About this task:
Turn every line of the records below into a JSON list of strings, one string per line, leaving out blank lines and the pictures.

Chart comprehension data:
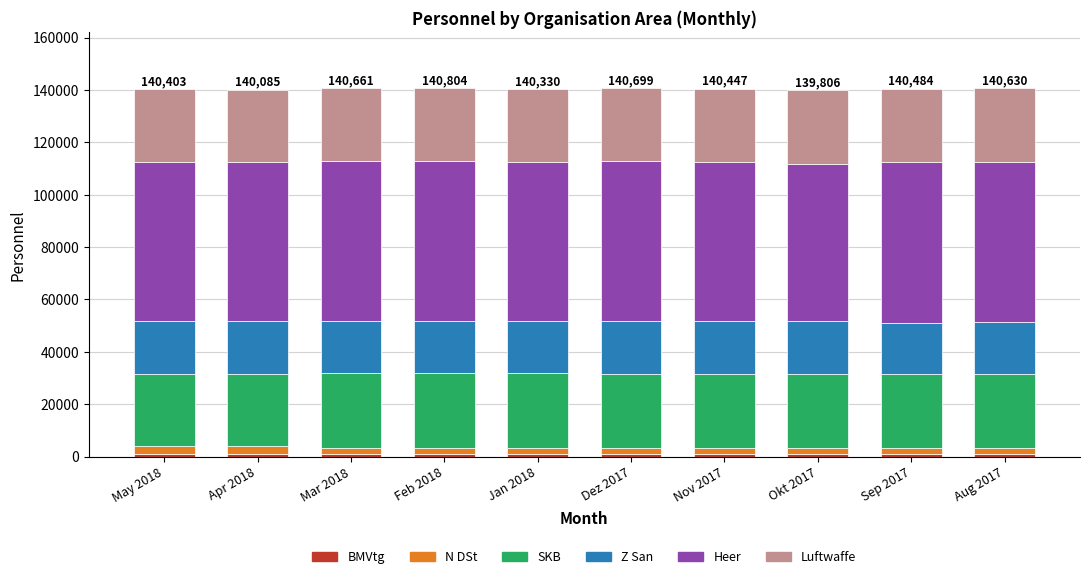

What is the sum of the N DSt values at Aug 2017 and Apr 2018?

5305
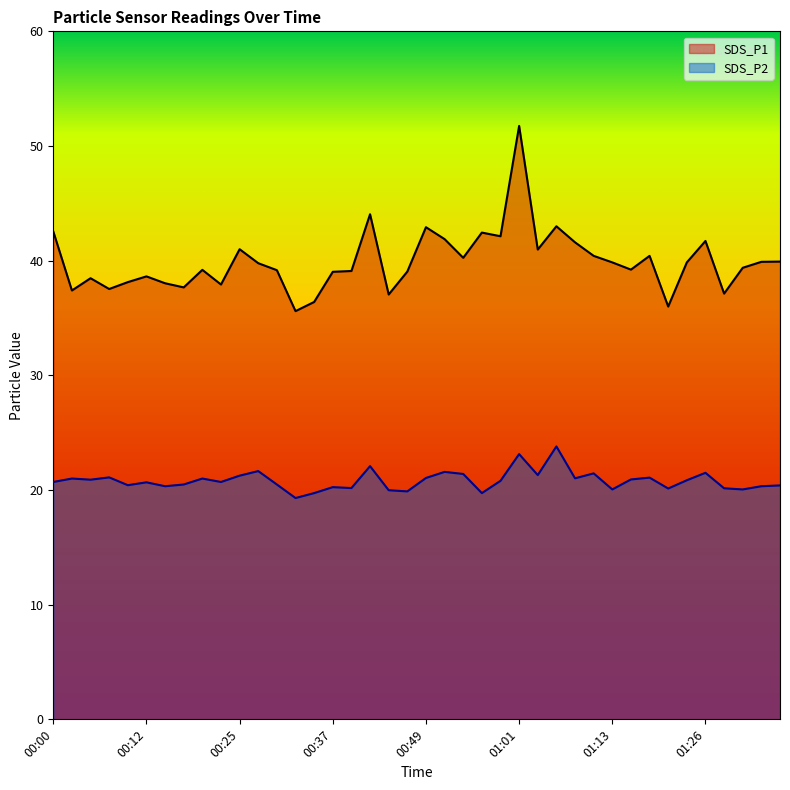

Does the chart display data point markers on the line(s)?

No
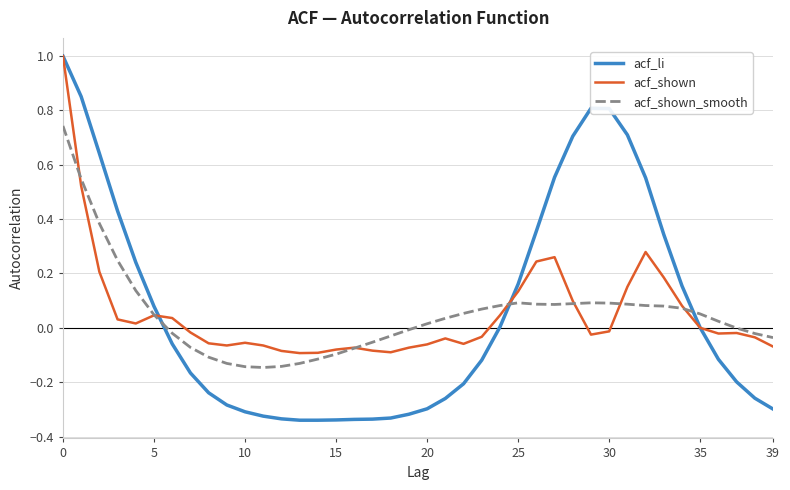

What is the maximum value shown in the chart?

1.0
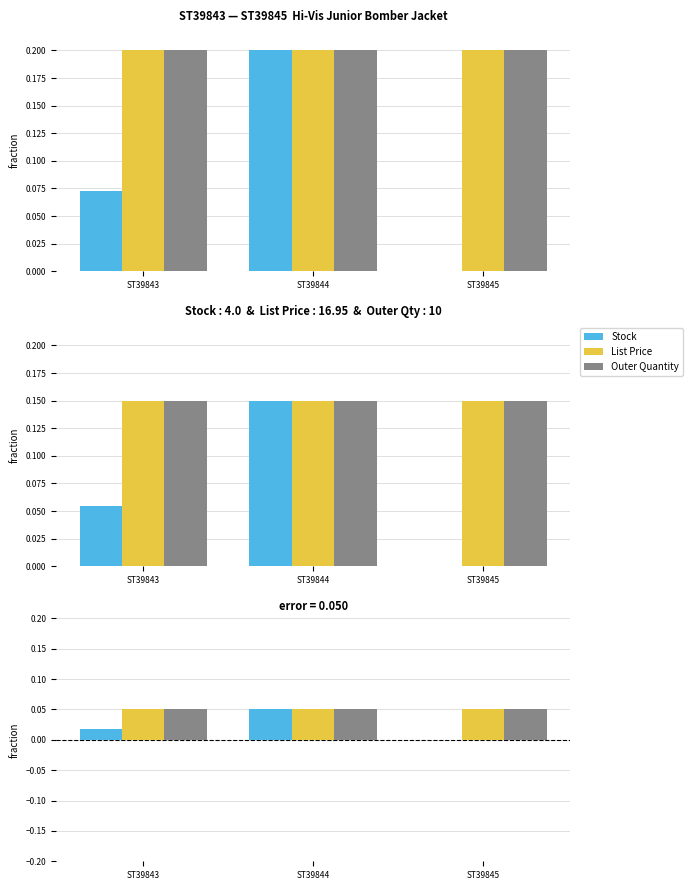

Is the value of List Price at ST39845 greater than the value of Stock at ST39845?

Yes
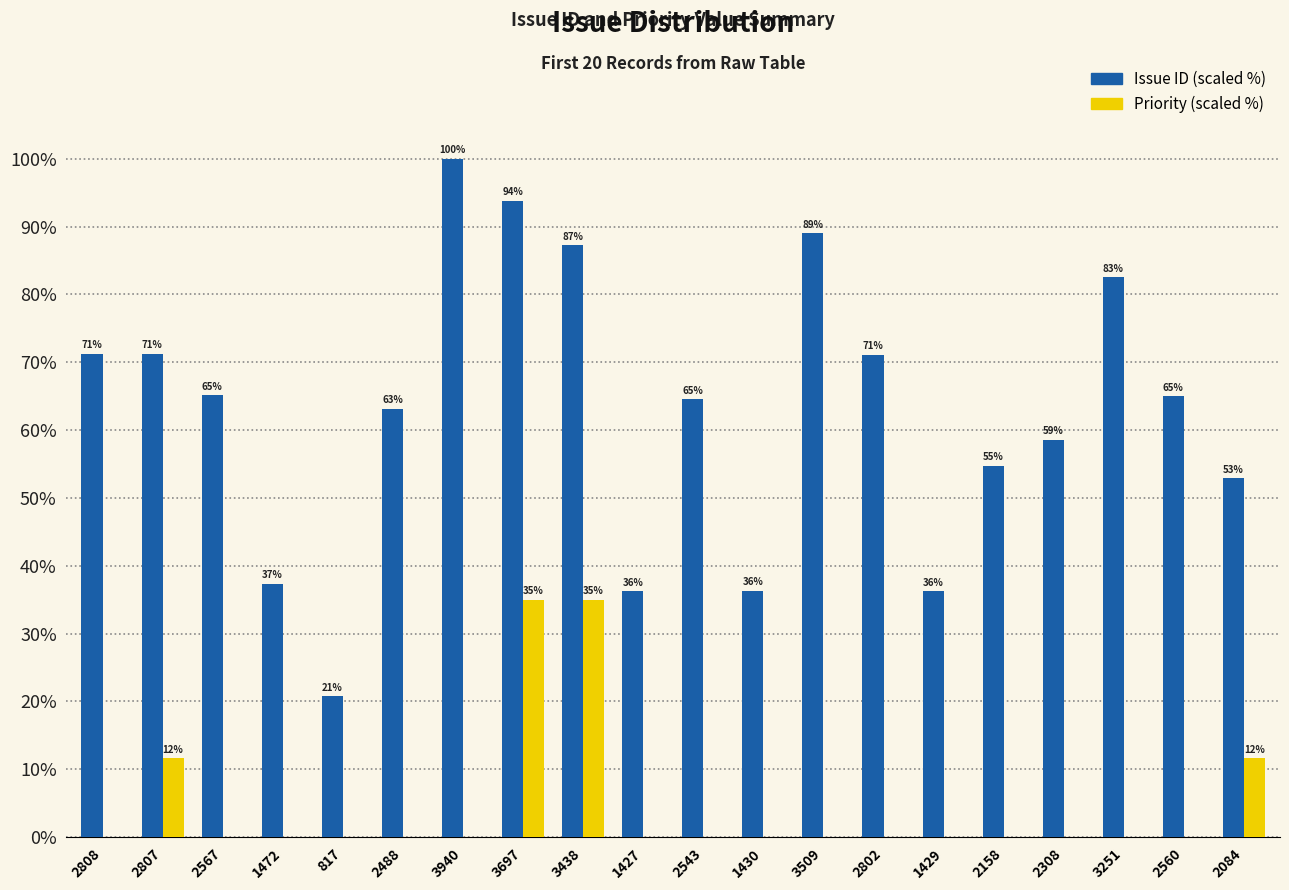

Are the bars grouped side by side (vs. stacked)?

Yes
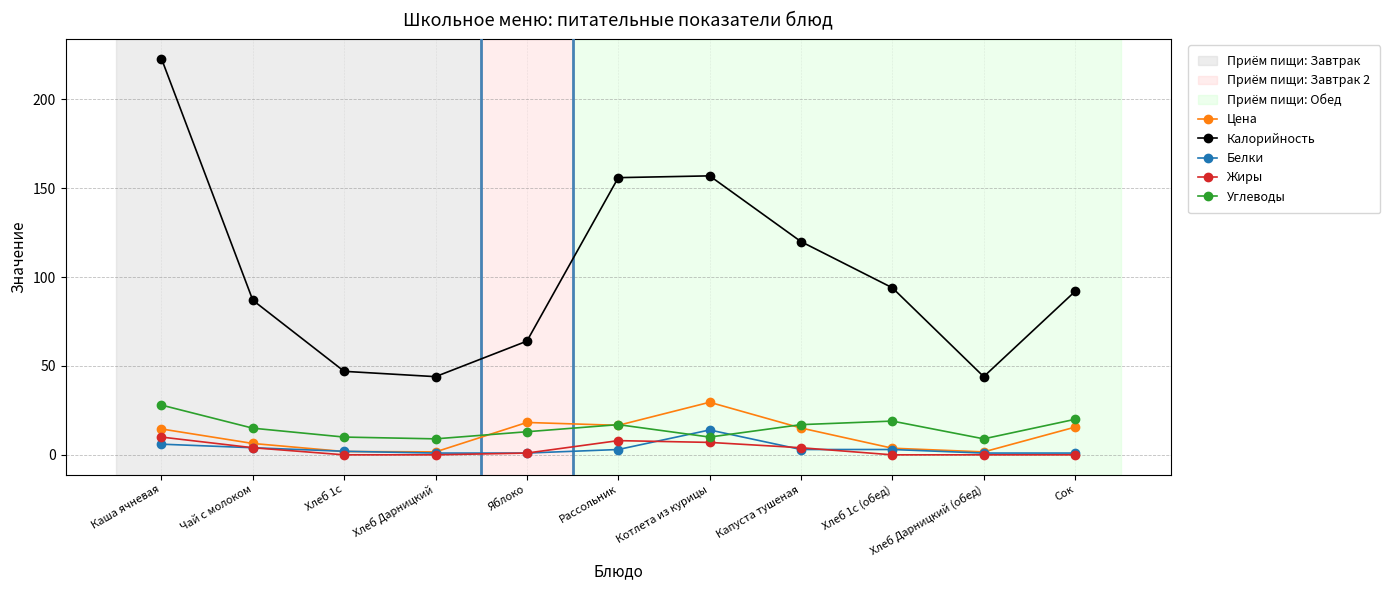

How many data points does each series have?

11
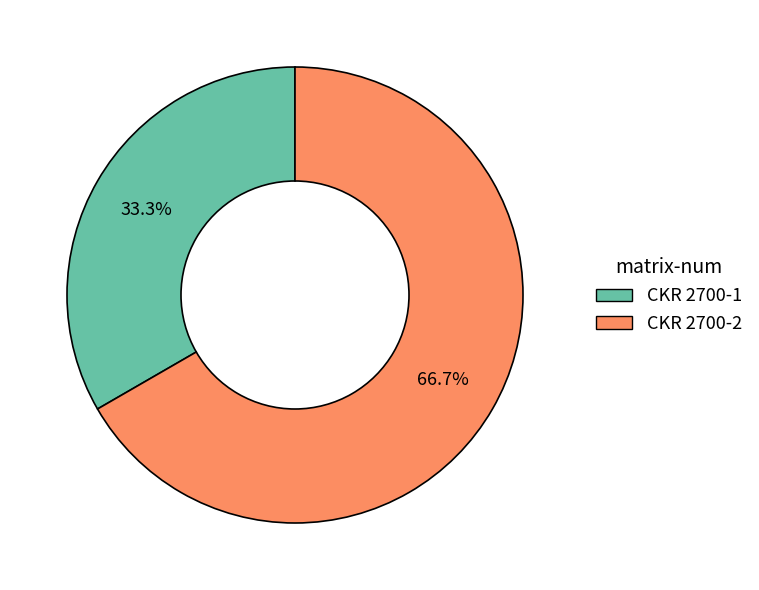

How many segments does this pie chart have?

2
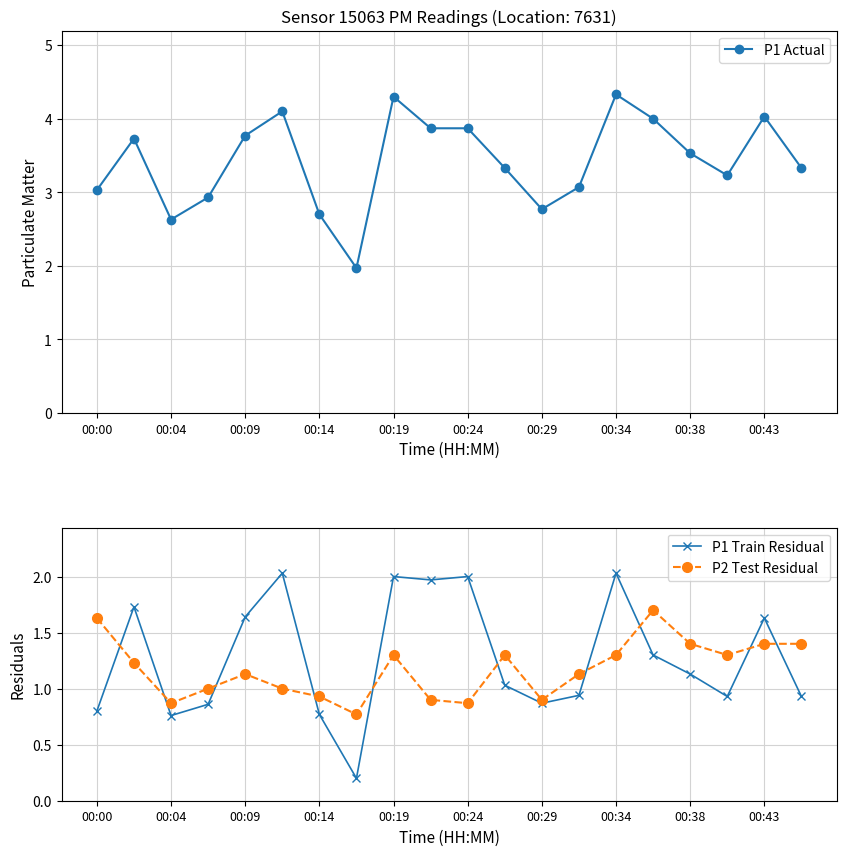

What is the minimum value for P1 Actual?

2.0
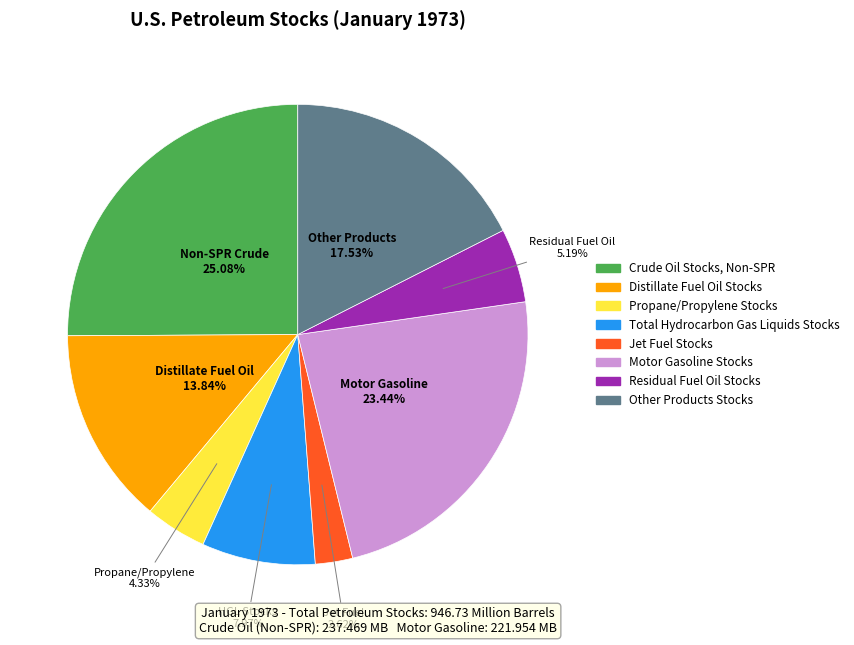

Is it true that Residual Fuel Oil Stocks is 14% of the pie?

False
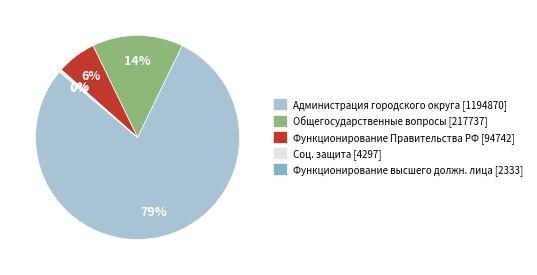

Is there any slice that represents more than half of the pie?

Yes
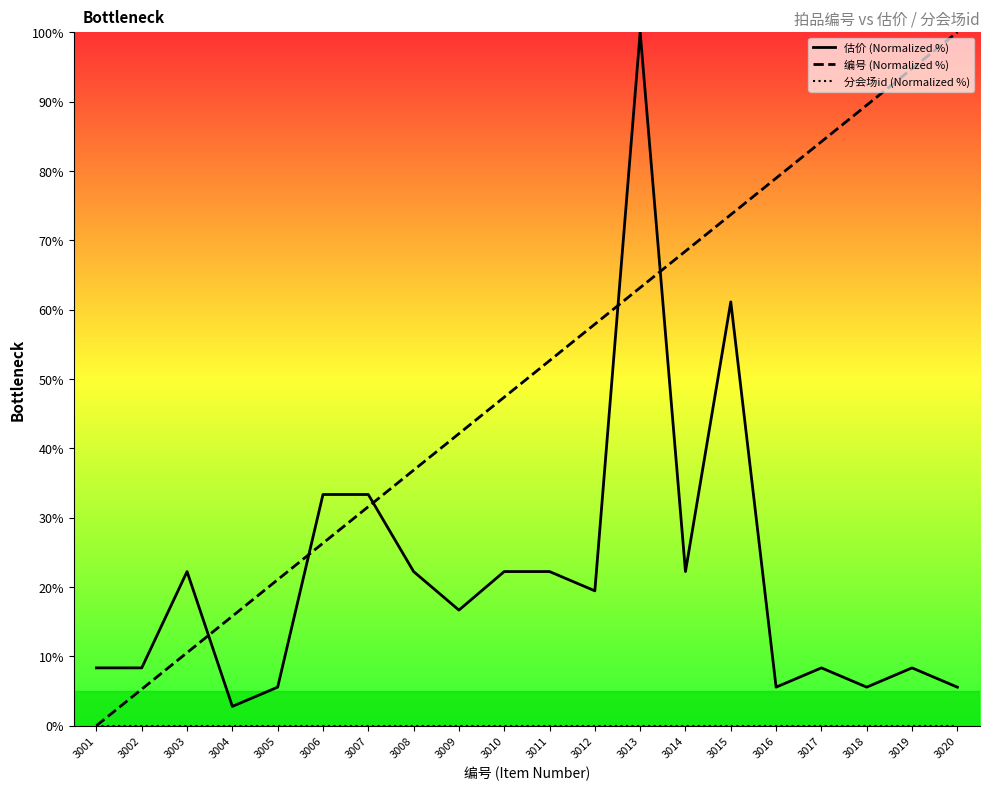

Rank the series by their maximum value, from highest to lowest.

估价 (Normalized %), 编号 (Normalized %), 分会场id (Normalized %)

Task result:
[
  "What is the sum of the N DSt values at Aug 2017 and Apr 2018?",
  "5305",
  "Does the chart display data point markers on the line(s)?",
  "No",
  "What is the maximum value shown in the chart?",
  "1.0",
  "Is the value of List Price at ST39845 greater than the value of Stock at ST39845?",
  "Yes",
  "Are the bars grouped side by side (vs. stacked)?",
  "Yes",
  "How many data points does each series have?",
  "11",
  "How many segments does this pie chart have?",
  "2",
  "What is the minimum value for P1 Actual?",
  "2.0",
  "Is it true that Residual Fuel Oil Stocks is 14% of the pie?",
  "False",
  "Is there any slice that represents more than half of the pie?",
  "Yes",
  "Rank the series by their maximum value, from highest to lowest.",
  "估价 (Normalized %), 编号 (Normalized %), 分会场id (Normalized %)"
]